- Born: October 14, 1969 (age 56)
- Education: Indiana University University at Albany, SUNY
- Known for: Work on social structure, alcoholic beverage consumption, and violence
- Awards: 2015 Freda Adler Distinguished Scholar Award from the American Society of Criminology's Division of International Criminology
- Scientific career
- Fields: Criminology
- Institutions: University at Albany, SUNY Georgia State University Emory University Indiana University University of Georgia

= William Pridemore =

American criminologist (born 1969)

William Alex Pridemore (born October 14, 1969) is an American criminologist who is the Chair of the Department of Sociology at the University of Georgia.
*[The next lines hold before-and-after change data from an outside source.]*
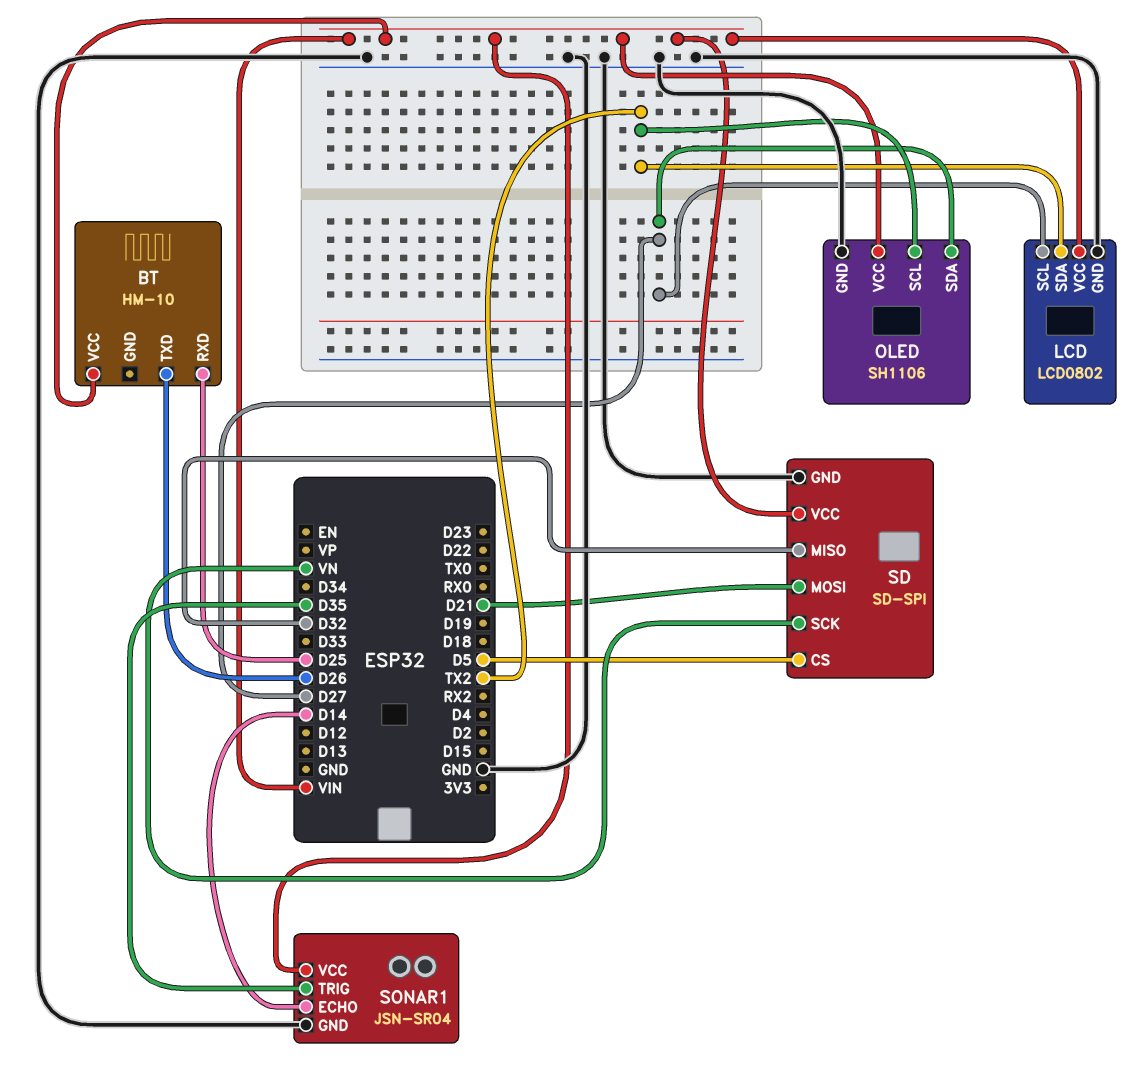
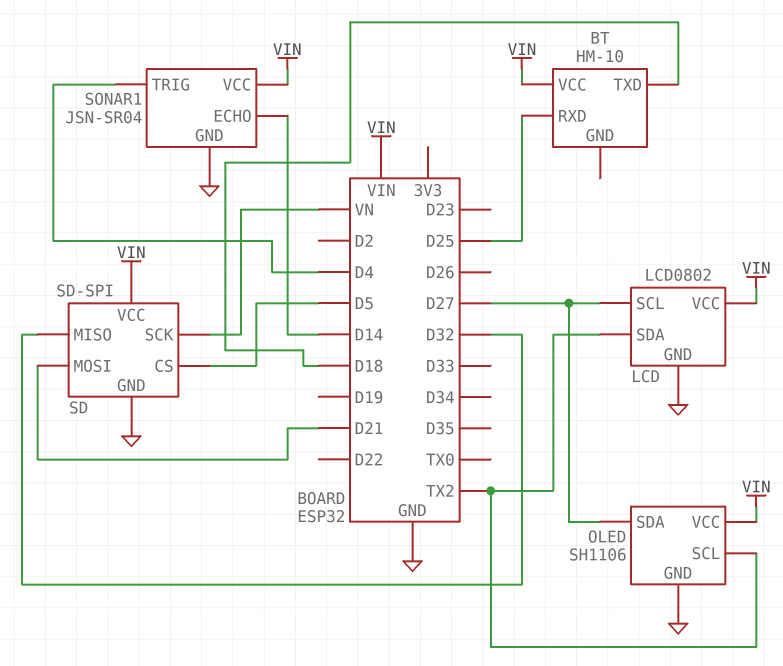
BT pin TXD: D26 -> D18
SONAR1 pin TRIG: D35 -> D4

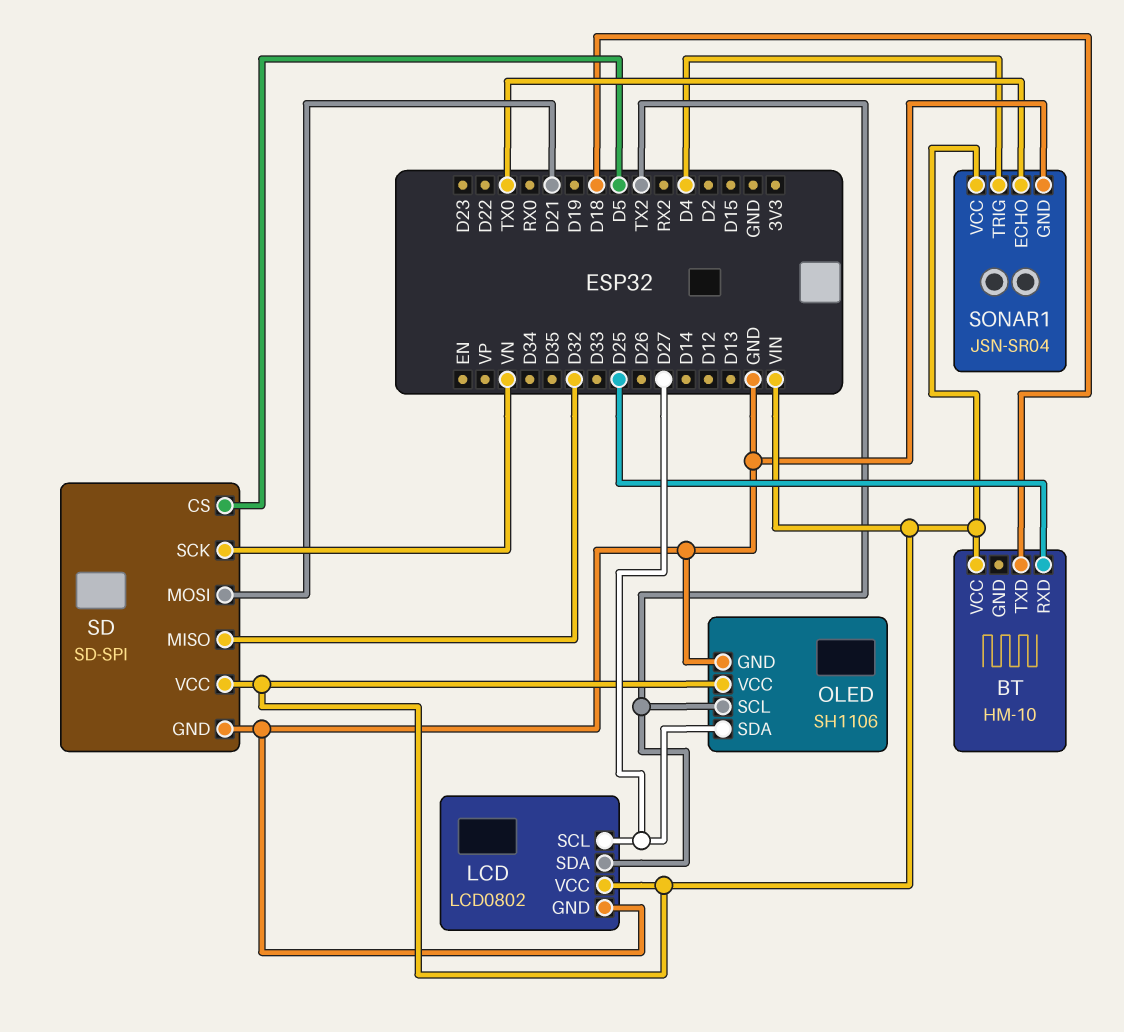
SONAR1 pin ECHO: D14 -> TX0

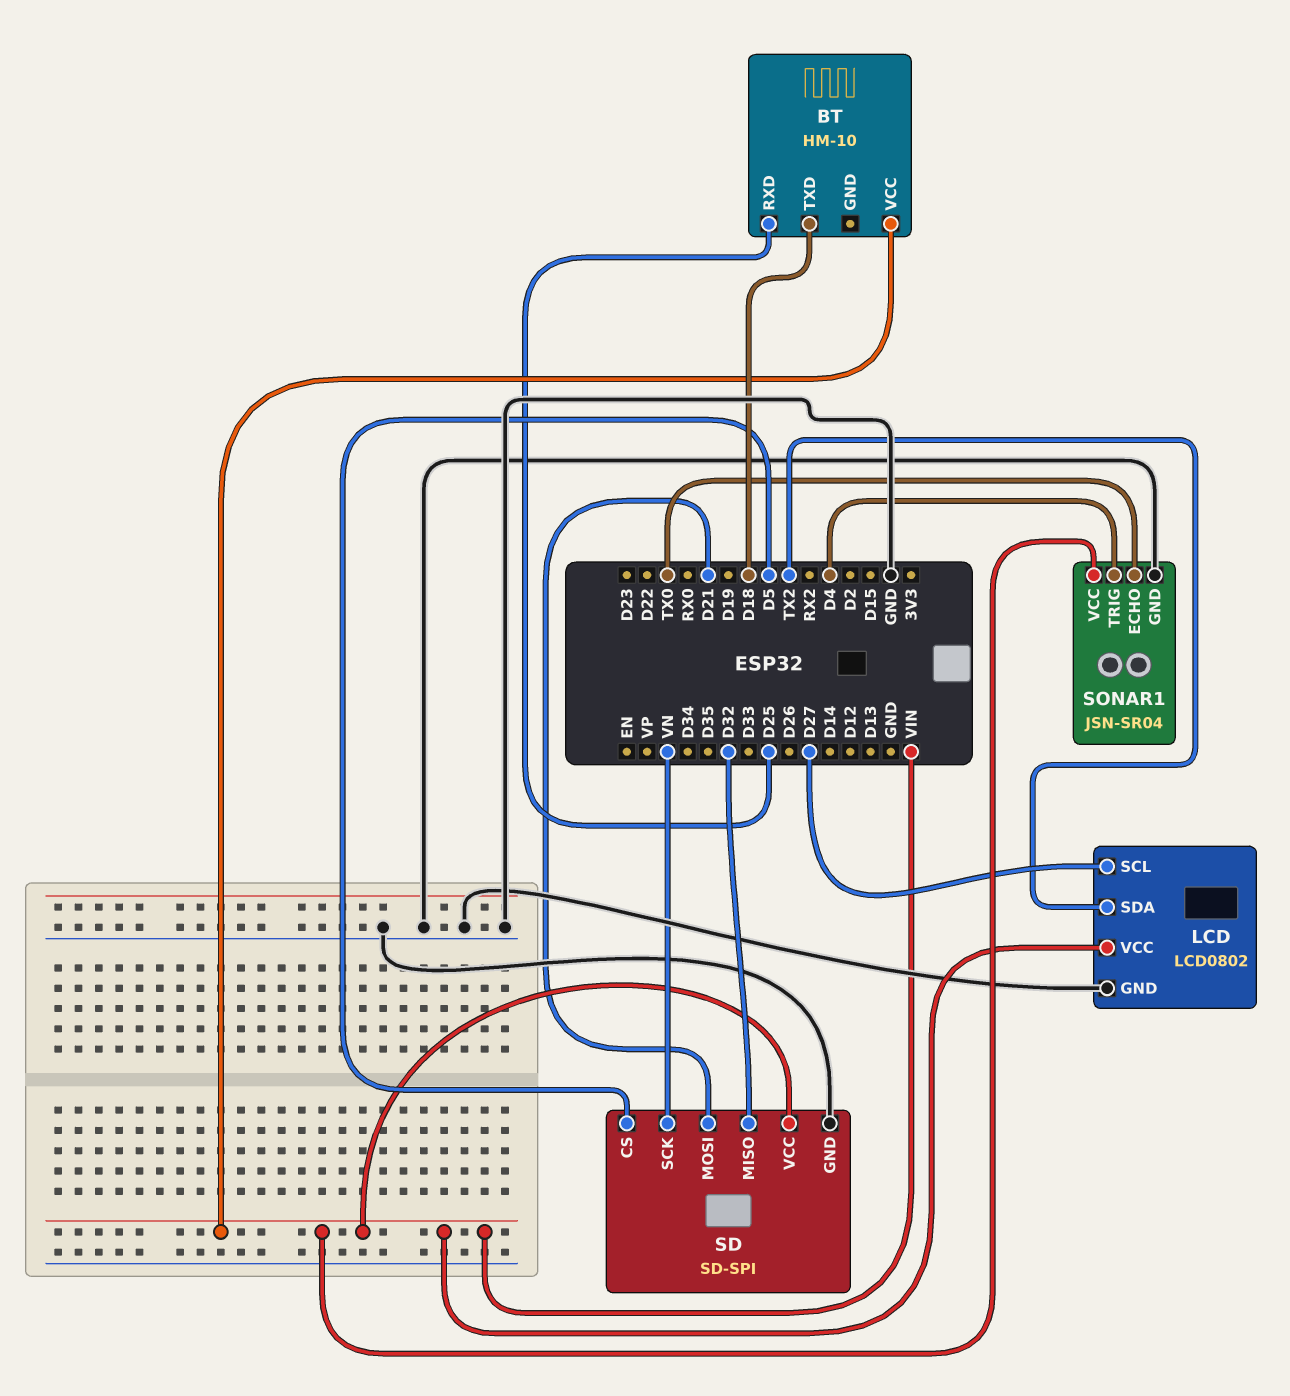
OLED: SH1106 -> none
OLED pin GND: GND -> none
OLED pin SCL: TX2 -> none
OLED pin SDA: D27 -> none
OLED pin VCC: VIN -> none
He is also an affiliate faculty member at the Rollins School of Public Health at Emory University.

==Education==
Pridemore received his B.A. and M.A. from Indiana University in criminal justice, after which he received his Ph.D. from the University at Albany in 2000.

==Career==
Before joining the faculty of the University of Georgia in 2022, he previously served as the Dean of the University at Albany, SUNY's School of Criminal Justice and before that, as distinguished professor at Georgia State University in their Department of Criminal Justice and Criminology for two years. Before that, he was a professor in the department of criminal justice at Indiana University from 2009 to 2013.

==Research==
Pridemore is known for researching the relationship between social structure, alcohol, and violence. This research has reported a positive relationship between alcohol outlets and rates of assault, which he has also reported can be reduced by higher degrees of social cohesion in neighborhoods. He has also studied anti-abortion violence and the relationship between incarceration and mortality.